Records to process START

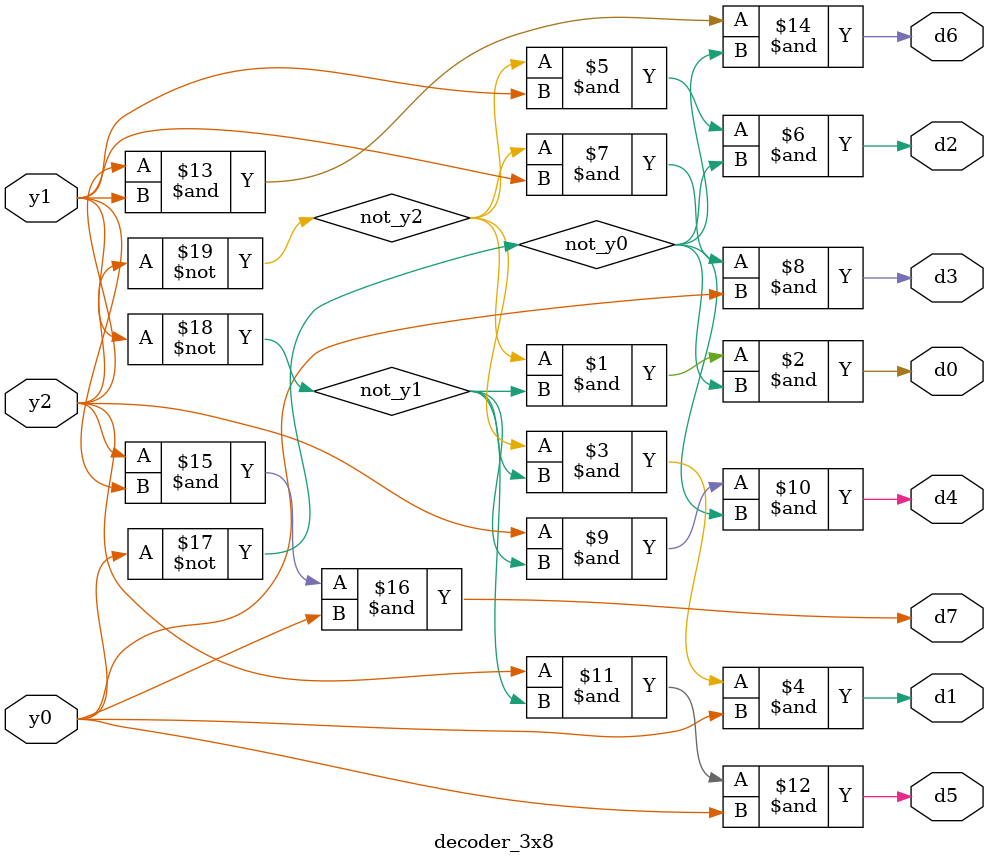
<source format=v>
module decoder_3x8(
    input wire y0, y1, y2,   // 3 input signals
    output wire d0, d1, d2, d3, d4, d5, d6, d7  // 8 output signals
);

// Intermediate signals for inverted inputs
wire not_y0, not_y1, not_y2;

// Invert each input
not (not_y0, y0);
not (not_y1, y1);
not (not_y2, y2);

// Output logic for each output bit (AND gates for each combination of inputs)
and (d0, not_y2, not_y1, not_y0);  // 000
and (d1, not_y2, not_y1, y0);      // 001
and (d2, not_y2, y1, not_y0);      // 010
and (d3, not_y2, y1, y0);          // 011
and (d4, y2, not_y1, not_y0);      // 100
and (d5, y2, not_y1, y0);          // 101
and (d6, y2, y1, not_y0);          // 110
and (d7, y2, y1, y0);              // 111

endmodule

</source>
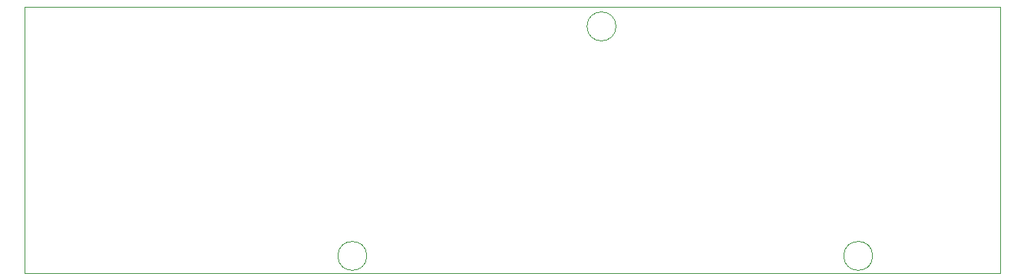
<source format=gbr>
G04 #@! TF.GenerationSoftware,KiCad,Pcbnew,(5.1.5)-3*
G04 #@! TF.CreationDate,2020-07-16T16:27:49-04:00*
G04 #@! TF.ProjectId,AIL_TSAL,41494c5f-5453-4414-9c2e-6b696361645f,rev?*
G04 #@! TF.SameCoordinates,Original*
G04 #@! TF.FileFunction,Profile,NP*
%FSLAX46Y46*%
G04 Gerber Fmt 4.6, Leading zero omitted, Abs format (unit mm)*
G04 Created by KiCad (PCBNEW (5.1.5)-3) date 2020-07-16 16:27:49*
%MOMM*%
%LPD*%
G04 APERTURE LIST*
%ADD10C,0.050000*%
G04 APERTURE END LIST*
D10*
X116484000Y-114935000D02*
G75*
G03X116484000Y-114935000I-1600000J0D01*
G01*
X172288000Y-114935000D02*
G75*
G03X172288000Y-114935000I-1600000J0D01*
G01*
X143967000Y-89535000D02*
G75*
G03X143967000Y-89535000I-1600000J0D01*
G01*
X78740000Y-115062000D02*
X78740000Y-116840000D01*
X186309000Y-105664000D02*
X186309000Y-116840000D01*
X186309000Y-99060000D02*
X186309000Y-105664000D01*
X186309000Y-91440000D02*
X186309000Y-99060000D01*
X186309000Y-87376000D02*
X186309000Y-91440000D01*
X166878000Y-116840000D02*
X186309000Y-116840000D01*
X154051000Y-116840000D02*
X166878000Y-116840000D01*
X142240000Y-116840000D02*
X154051000Y-116840000D01*
X120904000Y-116840000D02*
X142240000Y-116840000D01*
X103505000Y-116840000D02*
X120904000Y-116840000D01*
X94869000Y-116840000D02*
X103505000Y-116840000D01*
X90424000Y-116840000D02*
X94869000Y-116840000D01*
X82931000Y-116840000D02*
X90424000Y-116840000D01*
X78740000Y-116840000D02*
X82931000Y-116840000D01*
X78740000Y-113792000D02*
X78740000Y-115062000D01*
X78740000Y-108712000D02*
X78740000Y-113792000D01*
X78740000Y-87376000D02*
X78740000Y-108712000D01*
X92456000Y-87376000D02*
X78740000Y-87376000D01*
X106172000Y-87376000D02*
X92456000Y-87376000D01*
X135255000Y-87376000D02*
X106172000Y-87376000D01*
X140208000Y-87376000D02*
X135255000Y-87376000D01*
X146177000Y-87376000D02*
X140208000Y-87376000D01*
X159893000Y-87376000D02*
X146177000Y-87376000D01*
X186309000Y-87376000D02*
X159893000Y-87376000D01*
M02*

</source>
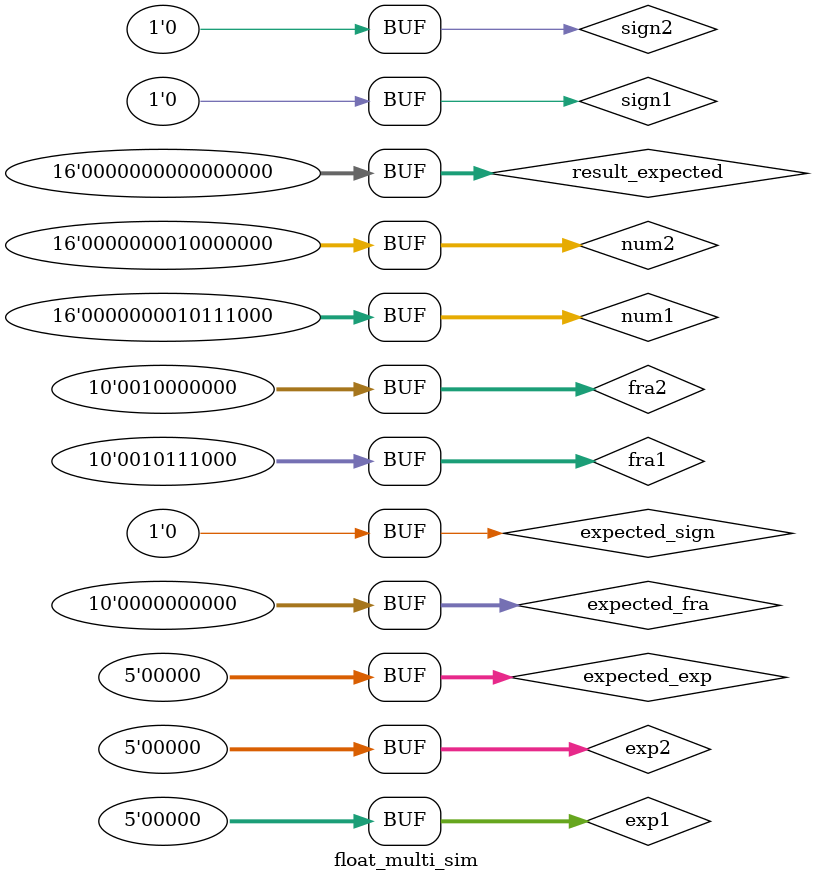
<source format=v>
`timescale 1ns / 1ps

module float_multi_sim();

  reg [9:0] fra1, fra2;
  reg sign1, sign2;
  reg [4:0] exp1, exp2;
  wire [15:0] result, num1, num2;
  wire overflow, zero, precisionLost;
  wire [9:0] res_fra, expected_fra;
  wire res_sign, nan, expected_sign;
  wire [4:0] res_exp, expected_exp;
  reg [15:0] result_expected;

  assign {res_sign, res_exp, res_fra} = result;
  assign num1 = {sign1, exp1, fra1};
  assign num2 = {sign2, exp2, fra2};

  float_multi uut(num1, num2, result, overflow, zero, nan, precisionLost);
  wire correct;

  assign correct = result == result_expected;
  assign {expected_sign,expected_exp,expected_fra} = result_expected;

  initial
    begin//Buggy cases
      {sign1, exp1, fra1} = 16'h4689;
      {sign2, exp2, fra2} = 16'h0025;
      result_expected = 16'h00f2;
      #100
      {sign1, exp1, fra1} = 16'h4489;
      {sign2, exp2, fra2} = 16'h001d;
      result_expected = 16'h0084;
      #100
      {sign1, exp1, fra1} = 16'h1234;
      {sign2, exp2, fra2} = 16'h9876;
      result_expected = 16'h801b;
      #100
      {sign1, exp1, fra1} = 16'h8216;
      {sign2, exp2, fra2} = 16'h20be;
      result_expected = 16'h8004;
      #100
      //Multipcation with precision lost
      sign1 = 0;
      sign2 = 0;
      exp1 = 21;
      exp2 = 4;
      fra1 = 10'b10100101;
      fra2 = 10'b11001100;
      result_expected = 16'h2992;
      #100
      //Multipcation without precision lost
      sign1 = 0;
      sign2 = 0;
      exp1 = 4;
      exp2 = 4;
      fra1 = 10'b10100000;
      fra2 = 10'b01100000;
      result_expected = 16'h5;
      #100
      //Multipcation without precision lost diffrent signs
      sign1 = 1;
      sign2 = 0;
      exp1 = 16;
      exp2 = 7;
      fra1 = 10'b10110000;
      fra2 = 10'b11000000;
      result_expected = 16'ha191;
      #100
      //Multipcation with Zero
      sign1 = 0;
      sign2 = 0;
      exp1 = 16;
      exp2 = 0;
      fra1 = 10'b10110000;
      fra2 = 10'b00000000;
      result_expected = 16'h0;
      #100
      //Multipcation with Infinite
      sign1 = 0;
      sign2 = 0;
      exp1 = 16;
      exp2 = 5'b11111;
      fra1 = 10'b10110000;
      fra2 = 10'b00000000;
      result_expected = 16'h7c00;
      #100
      //Overflow
      sign1 = 0;
      sign2 = 0;
      exp1 = 16;
      exp2 = 20;
      fra1 = 10'b10110000;
      fra2 = 10'b01011000;
      result_expected = 16'h5517;
      #100
      //Multipcation of 1 subnormal, 1 normal
      sign1 = 0;
      sign2 = 0;
      exp1 = 0;
      exp2 = 20;
      fra1 = 10'b11100000;
      fra2 = 10'b01100000;
      result_expected = 16'hfa8;
      #100
      //Multipcation of 2 subnormal
      sign1 = 0;
      sign2 = 0;
      exp1 = 0;
      exp2 = 0;
      fra1 = 10'b10111000;
      fra2 = 10'b10000000;
      result_expected = 16'h0;
    end
    
endmodule
</source>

Records to process END

Skipping any pictures, copy the entries exactly as they appear.

<source format=v>
module decoder_3x8(
    input wire y0, y1, y2,   // 3 input signals
    output wire d0, d1, d2, d3, d4, d5, d6, d7  // 8 output signals
);

// Intermediate signals for inverted inputs
wire not_y0, not_y1, not_y2;

// Invert each input
not (not_y0, y0);
not (not_y1, y1);
not (not_y2, y2);

// Output logic for each output bit (AND gates for each combination of inputs)
and (d0, not_y2, not_y1, not_y0);  // 000
and (d1, not_y2, not_y1, y0);      // 001
and (d2, not_y2, y1, not_y0);      // 010
and (d3, not_y2, y1, y0);          // 011
and (d4, y2, not_y1, not_y0);      // 100
and (d5, y2, not_y1, y0);          // 101
and (d6, y2, y1, not_y0);          // 110
and (d7, y2, y1, y0);              // 111

endmodule

</source>
<source format=gbr>
G04 #@! TF.GenerationSoftware,KiCad,Pcbnew,(5.1.5)-3*
G04 #@! TF.CreationDate,2020-07-16T16:27:49-04:00*
G04 #@! TF.ProjectId,AIL_TSAL,41494c5f-5453-4414-9c2e-6b696361645f,rev?*
G04 #@! TF.SameCoordinates,Original*
G04 #@! TF.FileFunction,Profile,NP*
%FSLAX46Y46*%
G04 Gerber Fmt 4.6, Leading zero omitted, Abs format (unit mm)*
G04 Created by KiCad (PCBNEW (5.1.5)-3) date 2020-07-16 16:27:49*
%MOMM*%
%LPD*%
G04 APERTURE LIST*
%ADD10C,0.050000*%
G04 APERTURE END LIST*
D10*
X116484000Y-114935000D02*
G75*
G03X116484000Y-114935000I-1600000J0D01*
G01*
X172288000Y-114935000D02*
G75*
G03X172288000Y-114935000I-1600000J0D01*
G01*
X143967000Y-89535000D02*
G75*
G03X143967000Y-89535000I-1600000J0D01*
G01*
X78740000Y-115062000D02*
X78740000Y-116840000D01*
X186309000Y-105664000D02*
X186309000Y-116840000D01*
X186309000Y-99060000D02*
X186309000Y-105664000D01*
X186309000Y-91440000D02*
X186309000Y-99060000D01*
X186309000Y-87376000D02*
X186309000Y-91440000D01*
X166878000Y-116840000D02*
X186309000Y-116840000D01*
X154051000Y-116840000D02*
X166878000Y-116840000D01*
X142240000Y-116840000D02*
X154051000Y-116840000D01*
X120904000Y-116840000D02*
X142240000Y-116840000D01*
X103505000Y-116840000D02*
X120904000Y-116840000D01*
X94869000Y-116840000D02*
X103505000Y-116840000D01*
X90424000Y-116840000D02*
X94869000Y-116840000D01*
X82931000Y-116840000D02*
X90424000Y-116840000D01*
X78740000Y-116840000D02*
X82931000Y-116840000D01*
X78740000Y-113792000D02*
X78740000Y-115062000D01*
X78740000Y-108712000D02*
X78740000Y-113792000D01*
X78740000Y-87376000D02*
X78740000Y-108712000D01*
X92456000Y-87376000D02*
X78740000Y-87376000D01*
X106172000Y-87376000D02*
X92456000Y-87376000D01*
X135255000Y-87376000D02*
X106172000Y-87376000D01*
X140208000Y-87376000D02*
X135255000Y-87376000D01*
X146177000Y-87376000D02*
X140208000Y-87376000D01*
X159893000Y-87376000D02*
X146177000Y-87376000D01*
X186309000Y-87376000D02*
X159893000Y-87376000D01*
M02*

</source>
<source format=v>
`timescale 1ns / 1ps

module float_multi_sim();

  reg [9:0] fra1, fra2;
  reg sign1, sign2;
  reg [4:0] exp1, exp2;
  wire [15:0] result, num1, num2;
  wire overflow, zero, precisionLost;
  wire [9:0] res_fra, expected_fra;
  wire res_sign, nan, expected_sign;
  wire [4:0] res_exp, expected_exp;
  reg [15:0] result_expected;

  assign {res_sign, res_exp, res_fra} = result;
  assign num1 = {sign1, exp1, fra1};
  assign num2 = {sign2, exp2, fra2};

  float_multi uut(num1, num2, result, overflow, zero, nan, precisionLost);
  wire correct;

  assign correct = result == result_expected;
  assign {expected_sign,expected_exp,expected_fra} = result_expected;

  initial
    begin//Buggy cases
      {sign1, exp1, fra1} = 16'h4689;
      {sign2, exp2, fra2} = 16'h0025;
      result_expected = 16'h00f2;
      #100
      {sign1, exp1, fra1} = 16'h4489;
      {sign2, exp2, fra2} = 16'h001d;
      result_expected = 16'h0084;
      #100
      {sign1, exp1, fra1} = 16'h1234;
      {sign2, exp2, fra2} = 16'h9876;
      result_expected = 16'h801b;
      #100
      {sign1, exp1, fra1} = 16'h8216;
      {sign2, exp2, fra2} = 16'h20be;
      result_expected = 16'h8004;
      #100
      //Multipcation with precision lost
      sign1 = 0;
      sign2 = 0;
      exp1 = 21;
      exp2 = 4;
      fra1 = 10'b10100101;
      fra2 = 10'b11001100;
      result_expected = 16'h2992;
      #100
      //Multipcation without precision lost
      sign1 = 0;
      sign2 = 0;
      exp1 = 4;
      exp2 = 4;
      fra1 = 10'b10100000;
      fra2 = 10'b01100000;
      result_expected = 16'h5;
      #100
      //Multipcation without precision lost diffrent signs
      sign1 = 1;
      sign2 = 0;
      exp1 = 16;
      exp2 = 7;
      fra1 = 10'b10110000;
      fra2 = 10'b11000000;
      result_expected = 16'ha191;
      #100
      //Multipcation with Zero
      sign1 = 0;
      sign2 = 0;
      exp1 = 16;
      exp2 = 0;
      fra1 = 10'b10110000;
      fra2 = 10'b00000000;
      result_expected = 16'h0;
      #100
      //Multipcation with Infinite
      sign1 = 0;
      sign2 = 0;
      exp1 = 16;
      exp2 = 5'b11111;
      fra1 = 10'b10110000;
      fra2 = 10'b00000000;
      result_expected = 16'h7c00;
      #100
      //Overflow
      sign1 = 0;
      sign2 = 0;
      exp1 = 16;
      exp2 = 20;
      fra1 = 10'b10110000;
      fra2 = 10'b01011000;
      result_expected = 16'h5517;
      #100
      //Multipcation of 1 subnormal, 1 normal
      sign1 = 0;
      sign2 = 0;
      exp1 = 0;
      exp2 = 20;
      fra1 = 10'b11100000;
      fra2 = 10'b01100000;
      result_expected = 16'hfa8;
      #100
      //Multipcation of 2 subnormal
      sign1 = 0;
      sign2 = 0;
      exp1 = 0;
      exp2 = 0;
      fra1 = 10'b10111000;
      fra2 = 10'b10000000;
      result_expected = 16'h0;
    end
    
endmodule
</source>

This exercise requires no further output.